This week, we printed a small story about a local couple who had become engaged. We included some details. In making his proposal before an assemblage of friends and family, the future groom had dropped to his knees, we reported. He told his hoped-for bride that he had wasted many years without her, and there "wasn't a dry eye in the house."
All well and good, if a bit sappy.
Except that it was not true.
It was the work of prankster, and it underlines our need to be careful about people whose need for attention exceeds their good judgment.
Early in my career, I was warned by some of my gray-beard editors about faked obituaries. It is not uncommon, they said, for readers to try to slip in the death of a perfectly alive friend or relative for what they hope will be a crackin' good slap on the knee.

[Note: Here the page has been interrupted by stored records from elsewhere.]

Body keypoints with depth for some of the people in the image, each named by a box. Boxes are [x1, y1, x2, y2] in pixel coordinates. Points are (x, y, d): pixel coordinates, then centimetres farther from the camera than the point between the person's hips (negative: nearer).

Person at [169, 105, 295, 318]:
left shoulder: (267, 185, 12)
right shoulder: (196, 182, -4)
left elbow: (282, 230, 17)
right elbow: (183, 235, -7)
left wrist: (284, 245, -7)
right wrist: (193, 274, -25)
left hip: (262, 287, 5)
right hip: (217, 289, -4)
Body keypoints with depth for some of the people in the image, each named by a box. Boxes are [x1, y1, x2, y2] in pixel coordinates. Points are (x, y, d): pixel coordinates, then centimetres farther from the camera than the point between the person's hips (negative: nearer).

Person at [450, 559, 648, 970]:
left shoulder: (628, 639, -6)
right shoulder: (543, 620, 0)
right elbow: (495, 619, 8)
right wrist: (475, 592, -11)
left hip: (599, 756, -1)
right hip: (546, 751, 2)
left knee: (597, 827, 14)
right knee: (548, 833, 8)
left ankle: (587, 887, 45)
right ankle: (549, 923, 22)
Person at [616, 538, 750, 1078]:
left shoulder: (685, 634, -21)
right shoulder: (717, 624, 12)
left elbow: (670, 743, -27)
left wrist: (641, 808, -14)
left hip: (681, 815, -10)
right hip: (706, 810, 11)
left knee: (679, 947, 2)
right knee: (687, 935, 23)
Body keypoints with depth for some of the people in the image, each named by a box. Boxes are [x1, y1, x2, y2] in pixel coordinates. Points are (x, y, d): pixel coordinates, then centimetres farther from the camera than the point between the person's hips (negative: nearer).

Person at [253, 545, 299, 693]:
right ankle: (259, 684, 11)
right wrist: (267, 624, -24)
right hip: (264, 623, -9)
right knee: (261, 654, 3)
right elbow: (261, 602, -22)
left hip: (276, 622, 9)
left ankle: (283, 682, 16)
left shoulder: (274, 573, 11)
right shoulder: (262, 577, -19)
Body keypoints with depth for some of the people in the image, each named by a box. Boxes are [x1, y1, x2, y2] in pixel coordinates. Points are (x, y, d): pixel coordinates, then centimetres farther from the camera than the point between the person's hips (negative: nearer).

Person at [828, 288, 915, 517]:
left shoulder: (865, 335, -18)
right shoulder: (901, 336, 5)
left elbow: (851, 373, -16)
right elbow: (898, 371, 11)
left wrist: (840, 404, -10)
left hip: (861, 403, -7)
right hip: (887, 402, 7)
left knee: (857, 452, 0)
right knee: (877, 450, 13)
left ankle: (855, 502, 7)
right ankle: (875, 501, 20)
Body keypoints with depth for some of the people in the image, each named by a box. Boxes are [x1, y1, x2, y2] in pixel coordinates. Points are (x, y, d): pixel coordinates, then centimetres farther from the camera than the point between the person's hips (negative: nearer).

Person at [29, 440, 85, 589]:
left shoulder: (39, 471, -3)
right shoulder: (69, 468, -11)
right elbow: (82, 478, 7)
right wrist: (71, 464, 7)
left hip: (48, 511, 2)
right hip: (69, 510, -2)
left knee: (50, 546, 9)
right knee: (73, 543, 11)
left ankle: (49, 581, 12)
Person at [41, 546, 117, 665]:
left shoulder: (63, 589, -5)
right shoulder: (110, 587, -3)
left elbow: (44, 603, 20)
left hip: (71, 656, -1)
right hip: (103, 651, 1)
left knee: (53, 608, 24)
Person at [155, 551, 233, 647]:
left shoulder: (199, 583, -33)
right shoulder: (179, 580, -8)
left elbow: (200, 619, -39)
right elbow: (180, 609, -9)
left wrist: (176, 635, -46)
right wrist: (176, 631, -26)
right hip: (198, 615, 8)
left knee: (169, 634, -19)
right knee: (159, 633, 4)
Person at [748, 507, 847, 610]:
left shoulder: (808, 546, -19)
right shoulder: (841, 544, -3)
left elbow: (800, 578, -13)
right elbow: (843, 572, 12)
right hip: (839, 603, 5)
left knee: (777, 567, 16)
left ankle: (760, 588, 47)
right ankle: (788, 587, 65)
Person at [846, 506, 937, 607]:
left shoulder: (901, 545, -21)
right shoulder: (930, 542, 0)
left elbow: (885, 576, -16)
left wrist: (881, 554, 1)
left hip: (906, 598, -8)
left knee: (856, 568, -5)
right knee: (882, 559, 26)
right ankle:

A number of years ago, as an editor in Stockton, I helped stop a prank from making the paper. We had received a press release from a Bay Area group announcing that they were coming to Stockton to set a new world record. The goal escapes me, but it was something entirely trivial, like "most hours spent eating raspberry ice cream in a crosswalk." The press release said the troupe had set earlier records for other, equally ludicrous, accomplishments.
We sent one of our best feature writers to cover the whimsical attempt. He came back with a frothy and fun story. But things didn't quite add up. I asked him if he'd been able to find any of the merry crew's previous exploits in official record books. He had not. We looked again, together, at the press release. We checked the phone number. It was disconnected. We tried to check the Bay Area address listed. We couldn't find it.
I had that sad, sinking feeling.
We spiked the piece. Later, we found that the group had indeed tried to sucker us into publishing a bogus story.
This week we were not so lucky.
I heard about the problem Tuesday morning from Jennifer Snyder, our wonderfully diligent Panorama editor. Jennifer coordinates the publication of our engagement and wedding news. She came into my office, obviously upset, and said we'd published a false engagement announcement. She'd been contacted by the purported bride-to-be, an Acampo woman, who said her brother had pulled the prank.
I called the woman and offered our apologies. (I'm not naming her because she has suffered enough embarrassment.)
It turns out she has been married to her husband for more than 39 years. The bogus engagement story was placed by her brother, of all people, who actually warned her he was going to do it as some weird kind of joke.
I asked her how she felt about it.
"It's not funny. We are private people. I wish my brother would stop doing this. He has a pattern of pulling pranks. I wish you would sue him." (A lawsuit would be an expensive and iffy proposition in this case.)
I asked her, if her brother had bragged about it beforehand, why she hadn't stopped it.
"I just didn't believe he'd follow through with it," she said.
Her brother, she told me, is in his late 50s. When I had initially heard about the prank from Jennifer, I assumed it had been someone relatively young and dumb. So much for young.
I placed a call to her brother, asking him to call back and discuss his contribution. This was 10:30 am. Tuesday. As of Friday at 5 p.m., I had not heard from him.
Readers may wonder if we verify all engagement or wedding news submitted to us. Frankly, there has been no need to use our precious journalistic resources for this. We've trusted our readers to submit truthful information and they have.
If I sound perplexed by this episode, I am.
I just can't relate to someone old enough to know better embarrassing his sister and brother-in-law, bruising a newspaper's credibility, taking up valuable news space under false pretenses, and upsetting a young and very conscientious editor.
In my book, that's not funny. It's a little pathetic.